Part I: SimpleRL-Zero - Intensive learning from scratch
We have reported in the introduction section the main results of SimpleRL-Zero, which outperforms Qwen2.5-Math-7B-Instruct and achieves comparable results with PRIME and rStar-Math, even though it only uses 8K MATH examples. Below we share the training dynamics and some interesting emergent patterns.
Training dynamics
Training incentives and unfolding response length
Evaluation of accuracy (pass@1) and response length on 8 benchmarks
As shown in the figure above, the accuracy on all benchmarks steadily increases over the course of training, while the length first decreases and then gradually increases. Upon further investigation, we found that the Qwen2.5-Math-7B base model tends to generate a large amount of code at the beginning, which may be due to the original training data distribution of the model. We found that the length first decreases because RL training gradually eliminates this pattern and learns to reason in ordinary language. Then after this, the generation length starts to increase again and the self-reflective pattern starts to emerge, as shown in the following example.

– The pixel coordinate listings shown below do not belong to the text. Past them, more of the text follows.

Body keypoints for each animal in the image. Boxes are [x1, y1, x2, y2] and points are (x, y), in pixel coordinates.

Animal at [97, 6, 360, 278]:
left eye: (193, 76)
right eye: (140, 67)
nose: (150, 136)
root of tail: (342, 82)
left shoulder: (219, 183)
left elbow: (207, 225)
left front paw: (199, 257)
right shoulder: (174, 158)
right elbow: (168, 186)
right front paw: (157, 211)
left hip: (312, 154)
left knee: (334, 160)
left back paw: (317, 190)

The emergence of self-reflection
At about step 40, we find that the model starts generating self-reflective patterns, the "epiphany moments" of the DeepSeek-R1 paper. We show an example below.

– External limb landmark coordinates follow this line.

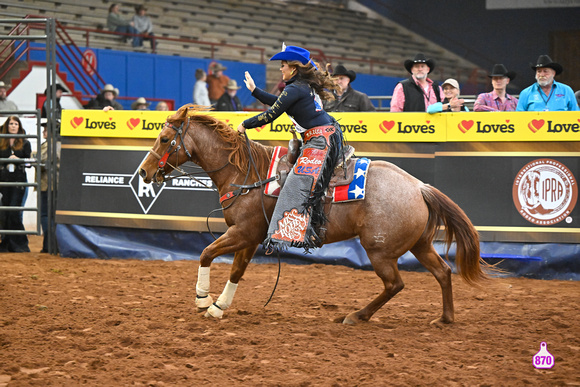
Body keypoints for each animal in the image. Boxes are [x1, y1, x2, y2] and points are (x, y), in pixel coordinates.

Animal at [140, 104, 490, 326]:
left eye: (165, 138)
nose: (144, 172)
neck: (246, 172)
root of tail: (419, 187)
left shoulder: (242, 233)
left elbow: (206, 252)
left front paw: (202, 299)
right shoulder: (250, 238)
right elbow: (236, 271)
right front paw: (218, 307)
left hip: (379, 250)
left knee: (395, 284)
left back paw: (355, 316)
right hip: (419, 244)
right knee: (442, 272)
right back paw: (444, 318)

Part II: SimpleRL - Intensive learning with imitative warm-up exercises
As mentioned earlier, we warmed up with a long-time chainthinking SFT before proceeding to RL; the SFT dataset was 8K MATH examples with responses distilled from QwQ-32B-Preview. The potential benefit of this cold start is that the model starts from a long chained thinking mode and is already self-reflective, and then it may learn faster and better during the RL phase.
Main results
AIME 2024 | MATH 500 | AMC | Minerva Math | OlympiadBench | Avg. | |
---|---|---|---|---|---|---|
Qwen2.5-Math-7B-Base | 16.7 | 52.4 | 52.5 | 12.9 | 16.4 | 30.2 |
Qwen2.5-Math-7B-Base + 8K QwQ distillation | 16.7 | 76.6 | 55.0 | 34.9 | 36.9 | 44.0 |
Eurus-2-7B-PRIME | 26.7 | 79.2 | 57.8 | 38.6 | 42.1 | 48.9 |
Qwen2.5-7B-SimpleRL-Zero | 36.7 | 77.4 | 62.5 | 34.2 | 37.5 | 49.7 |
Qwen2.5-7B-SimpleRL | 26.7 | 82.4 | 62.5 | 39.7 | 43.3 | 50.9 |
Compared to Qwen2.5-Math-7B-Base + 8K QwQ distillation, the model improved Qwen2.5-7B-SimpleRL by an average of 6.91 TP3T in absolute terms before RL training. Furthermore, Qwen2.5-7B-SimpleRL outperforms Eurus-2-7B-PRIME in 3 out of 5 benchmarks and outperforms Qwen2.5-7B-SimpleRL-Zero.Even though the results are good, we are a bit surprised that the QwQ distillation phase did not produce greater gains than the zero setting, given that QwQ is a 32B powerful long-chain thinking teacher model.
Training dynamics
Training incentives and unfolding response length
training state
Evaluation of accuracy (pass@1) and response length on 8 benchmarks
The training dynamics of Qwen2.5-SimpleRL looks similar to Qwen2.5-SimpleRL-Zero. Interestingly, we still observe a decrease in length at the beginning of RL, despite our advanced marching of long-time chainthink SFT. We suspect that this is because the distilled QwQ inference pattern is not preferred by, or exceeds the capacity of, small strategy models. As a result, it learns to abandon it and develops new long reasoning on its own.
concluding remarks
Simplicity is the ultimate complexity.
- Leonardo da Vinci (1452-1519), Italian renaissance painter
Acknowledgements and citations
The reinforcement learning algorithm we implemented is based onOpenRLHFExpanded from. We utilize thevLLMPerforms inference and develops a methodology based on theQwen2.5-Mathof the evaluation scripts. In particular, we thank the developers of DeepSeek-R1 and Kimi-k1.5 for their innovations and contributions to the open source community.